The media room LED display was also designed for multi-purpose use. On a day-to-day basis, it provides an ideal environment for staff to hold meetings and conferences, and on game day the displays provide a vivid virtual production backdrop for interviews, showing both ISU and sponsor branding. 

From the largest to smallest display, every screen across the facility is connected to the network. “We’ve created a number of programming channels – from a Cyclone information center channel to a sports medicine channel, a football channel and many others,” says Minnihan. Whatever messaging ISU wants to communicate at the moment, the entire system accommodates with a simple click.  

Yet flexibility and wide operability do not come at the expense of centralized control. The 100% AV-over-IP design enables Minnihan and his fellow tech administrators to operate every aspect of the technology integrated into the building – every display, every mode, everywhere – from their offices elsewhere on campus. Completing the remote-access design, Mechdyne installed touch panels with ethernet ports throughout the facility, conferring an even greater degree of versatility and control.  

CHALLENGE 

A Big Win 

 

User-friendly, intuitive operation combined with centralized remote control has had a liberating effect on Minnihan and his tech team. “My number one goal when working with student-athletes was to enable them to look at an information access panel and understand it. I wanted the interface to be so intuitive that they could just walk up to it and operate it.” The integration has been so successful in this regard, says Minnihan, that “I’ve gotten very few questions about how to work the tech because users just figure it out on their own. The panel displays provide my contact information in case a user needs assistance, but they just don’t need to use it.” 
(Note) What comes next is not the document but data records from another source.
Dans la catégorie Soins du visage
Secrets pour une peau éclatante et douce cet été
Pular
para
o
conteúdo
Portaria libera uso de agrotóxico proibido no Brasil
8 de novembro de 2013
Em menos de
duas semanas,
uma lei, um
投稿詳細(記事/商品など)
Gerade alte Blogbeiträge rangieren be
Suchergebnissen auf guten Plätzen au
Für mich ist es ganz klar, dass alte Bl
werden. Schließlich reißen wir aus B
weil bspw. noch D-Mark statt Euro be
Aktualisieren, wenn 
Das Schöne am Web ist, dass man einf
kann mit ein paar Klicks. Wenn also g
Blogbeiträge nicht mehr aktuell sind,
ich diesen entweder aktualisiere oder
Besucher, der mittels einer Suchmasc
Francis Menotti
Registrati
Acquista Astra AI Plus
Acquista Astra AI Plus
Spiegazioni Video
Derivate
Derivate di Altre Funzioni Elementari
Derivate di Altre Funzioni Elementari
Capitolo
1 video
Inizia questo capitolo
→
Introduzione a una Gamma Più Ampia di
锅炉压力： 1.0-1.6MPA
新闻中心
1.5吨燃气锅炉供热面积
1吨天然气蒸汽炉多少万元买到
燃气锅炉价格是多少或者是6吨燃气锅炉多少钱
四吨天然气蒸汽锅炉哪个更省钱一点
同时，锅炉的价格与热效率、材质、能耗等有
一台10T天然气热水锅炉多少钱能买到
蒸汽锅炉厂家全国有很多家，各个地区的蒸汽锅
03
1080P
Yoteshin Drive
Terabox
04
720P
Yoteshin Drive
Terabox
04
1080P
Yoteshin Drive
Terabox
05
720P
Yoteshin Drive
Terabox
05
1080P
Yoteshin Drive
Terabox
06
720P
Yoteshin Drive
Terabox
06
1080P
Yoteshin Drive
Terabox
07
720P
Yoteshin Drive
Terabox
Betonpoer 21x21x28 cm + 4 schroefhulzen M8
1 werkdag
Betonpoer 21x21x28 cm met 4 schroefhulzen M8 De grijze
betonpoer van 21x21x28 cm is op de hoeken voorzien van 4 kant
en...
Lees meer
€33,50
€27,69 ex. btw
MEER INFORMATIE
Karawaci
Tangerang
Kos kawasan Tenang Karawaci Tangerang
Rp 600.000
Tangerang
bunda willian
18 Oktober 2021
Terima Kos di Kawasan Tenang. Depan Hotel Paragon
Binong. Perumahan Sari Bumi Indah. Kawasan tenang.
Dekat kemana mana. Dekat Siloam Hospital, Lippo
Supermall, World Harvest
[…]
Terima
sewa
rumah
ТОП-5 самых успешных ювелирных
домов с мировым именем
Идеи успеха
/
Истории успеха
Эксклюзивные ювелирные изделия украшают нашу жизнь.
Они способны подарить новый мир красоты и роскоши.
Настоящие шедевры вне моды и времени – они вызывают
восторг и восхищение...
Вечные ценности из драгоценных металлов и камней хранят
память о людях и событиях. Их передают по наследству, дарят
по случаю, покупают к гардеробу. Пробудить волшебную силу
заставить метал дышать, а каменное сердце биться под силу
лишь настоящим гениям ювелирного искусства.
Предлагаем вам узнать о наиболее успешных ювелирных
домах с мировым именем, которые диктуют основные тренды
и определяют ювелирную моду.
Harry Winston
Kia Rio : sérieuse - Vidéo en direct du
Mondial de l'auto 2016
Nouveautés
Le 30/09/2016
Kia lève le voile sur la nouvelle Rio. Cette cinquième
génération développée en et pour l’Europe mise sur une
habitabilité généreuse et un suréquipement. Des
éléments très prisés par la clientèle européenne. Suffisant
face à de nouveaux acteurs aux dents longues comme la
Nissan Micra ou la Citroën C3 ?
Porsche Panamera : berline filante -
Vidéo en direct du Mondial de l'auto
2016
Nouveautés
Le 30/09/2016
Moreover, when service, support, and updates are required, the tech support team can troubleshoot and remediate issues remotely thanks to the AV-over-IP system design.  
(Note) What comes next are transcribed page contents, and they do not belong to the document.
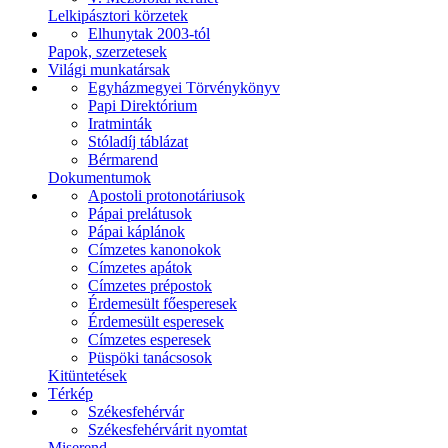
Lelkipásztori körzetek
Elhunytak 2003-tól
Papok, szerzetesek
Világi munkatársak
Egyházmegyei Törvénykönyv
Papi Direktórium
Iratminták
Stóladíj táblázat
Bérmarend
Dokumentumok
Apostoli protonotáriusok
Pápai prelátusok
Pápai káplánok
Címzetes kanonokok
Címzetes apátok
Címzetes prépostok
Érdemesült főesperesek
Érdemesült esperesek
Címzetes esperesek
Püspöki tanácsosok
Kitüntetések
Térkép
Székesfehérvár
Székesfehérvárit nyomtat
Miserend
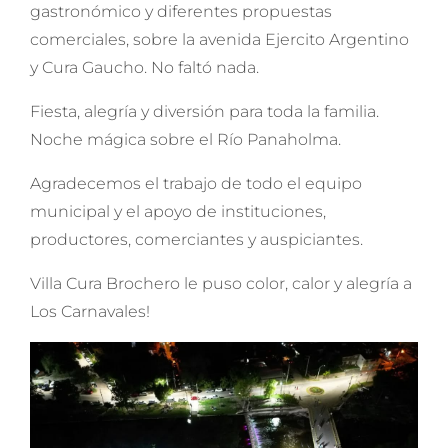
gastronómico y diferentes propuestas
comerciales, sobre la avenida Ejercito Argentino
y Cura Gaucho. No faltó nada.
Fiesta, alegría y diversión para toda la familia.
Noche mágica sobre el Río Panaholma.
Agradecemos el trabajo de todo el equipo
municipal y el apoyo de instituciones,
productores, comerciantes y auspiciantes.
Villa Cura Brochero le puso color, calor y alegría a
Los Carnavales!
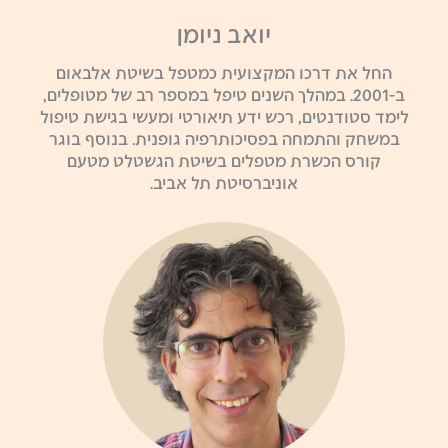
יואב ניומן
החל את דרכו המקצועית כמטפל בשיטת אלבאום
ב-2001. במהלך השנים טיפל במספר רב של מטופלים,
לימד סטודנטים, רכש ידע תיאורטי ומעשי בגישת טיפול
במשחק והתמחה בפסיכותרפיה גופנית. בנוסף בוגר
קורס הכשרת מטפלים בשיטת הגשטלט מטעם
אוניברסיטת תל אביב.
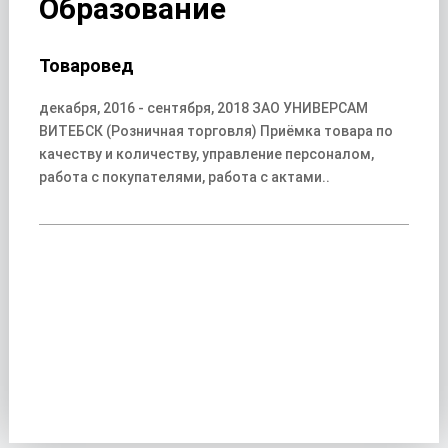
Образование
Товаровед
декабря, 2016 - сентября, 2018 ЗАО УНИВЕРСАМ
ВИТЕБСК (Розничная торговля) Приёмка товара по
качеству и количеству, управление персоналом,
работа с покупателями, работа с актами..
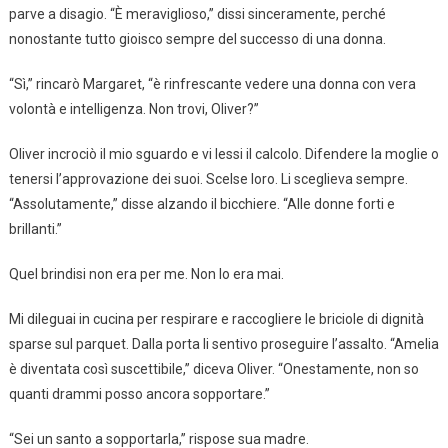
parve a disagio. “È meraviglioso,” dissi sinceramente, perché
nonostante tutto gioisco sempre del successo di una donna.
“Sì,” rincarò Margaret, “è rinfrescante vedere una donna con vera
volontà e intelligenza. Non trovi, Oliver?”
Oliver incrociò il mio sguardo e vi lessi il calcolo. Difendere la moglie o
tenersi l’approvazione dei suoi. Scelse loro. Li sceglieva sempre.
“Assolutamente,” disse alzando il bicchiere. “Alle donne forti e
brillanti.”
Quel brindisi non era per me. Non lo era mai.
Mi dileguai in cucina per respirare e raccogliere le briciole di dignità
sparse sul parquet. Dalla porta li sentivo proseguire l’assalto. “Amelia
è diventata così suscettibile,” diceva Oliver. “Onestamente, non so
quanti drammi posso ancora sopportare.”
“Sei un santo a sopportarla,” rispose sua madre.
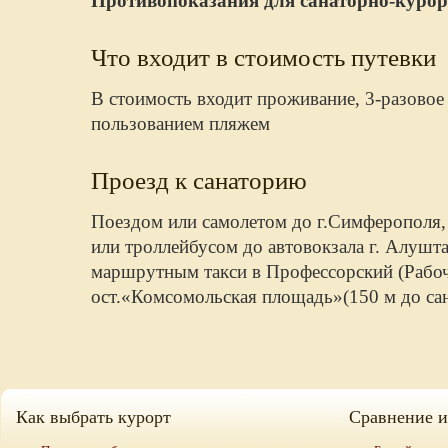
Противопоказания для санаторно-курор
Что входит в стоимость путевки
В стоимость входит проживание, 3-разовое 
пользованием пляжем
Проезд к санаторию
Поездом или самолетом до г.Симферополя,
или троллейбусом до автовокзала г. Алушта
маршрутным такси в Профессорский (Рабоч
ост.«Комсомольская площадь»(150 м до са
Как выбрать курорт
Сравнение 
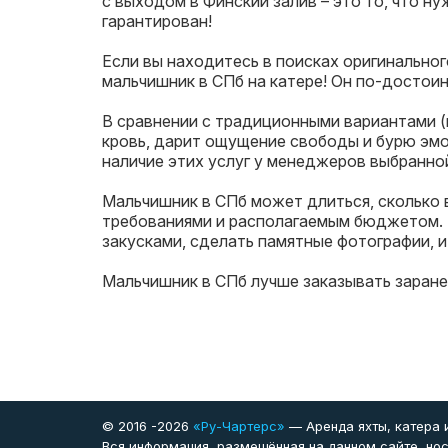
с выходом в Финский залив – это то, что 
гарантирован!
Если вы находитесь в поисках оригинально
мальчишник в СПб на катере! Он по-достои
В сравнении с традиционными вариантами (
кровь, дарит ощущение свободы и бурю эмо
наличие этих услуг у менеджеров выбранно
Мальчишник в СПб может длиться, сколько 
требованиями и располагаемым бюджетом. 
закусками, сделать памятные фотографии, и
Мальчишник в СПб лучше заказывать заран
© 2016 -2026
«Ру-Чартерс»
— Аренда яхты, катера и
Вся информация, размещённая на данном сайте, нос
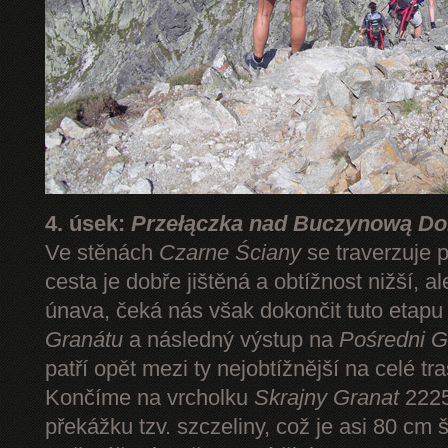
4. úsek:
Przełączka nad Buczynową Dol
Ve stěnách
Czarne Ściany
se traverzuje 
cesta je dobře jištěná a obtížnost nižší, 
únava, čeká nás však dokončit tuto etap
Granátu
a následný výstup na
Pośredni G
patří opět mezi ty nejobtížnější na celé tr
Končíme na vrcholku
Skrajny Granat
2225
překážku tzv. szczeliny, což je asi 80 cm 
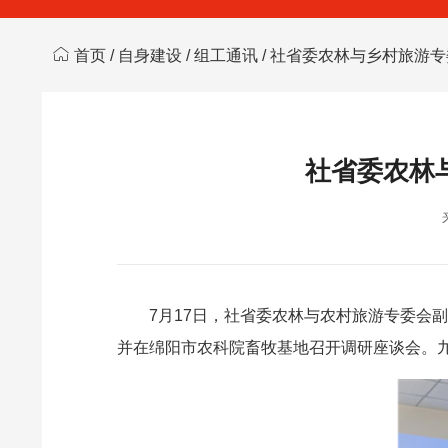
首页
/
自身建设
/
组工通讯
/ 社省委农林与乡村旅游
社省委农林
7月17日，社省委农林与农村旅游专委会
并在绵阳市农科院畜牧基地召开调研座谈会。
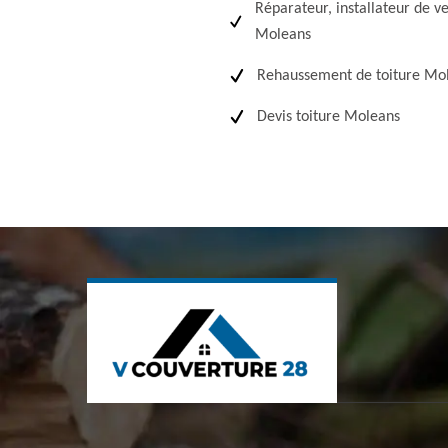
Réparateur, installateur de v
Moleans
Rehaussement de toiture Mo
Devis toiture Moleans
ISU views Mechdyne as a critical partner in realizing its vision for the Sports Performance Center. “Anyone can hang stuff on a wall, but making it user friendly when it’s all said and done is where the magic happens,” says senior associate athletic director Chris Jorgensen. At the planning stage of the project, he considered all that could go wrong. “You have all the hardware in place, but a coach can’t run it. Or something goes wrong, and they can’t troubleshoot it because the interface is too complicated. Well, we’ve been in the building for nearly a year, and that just hasn’t happened.” 

Minnihan echoes his colleague’s verdict on the integration. “It’s definitely the best working system in any of our facilities – and that’s in large part because of Mechdyne.”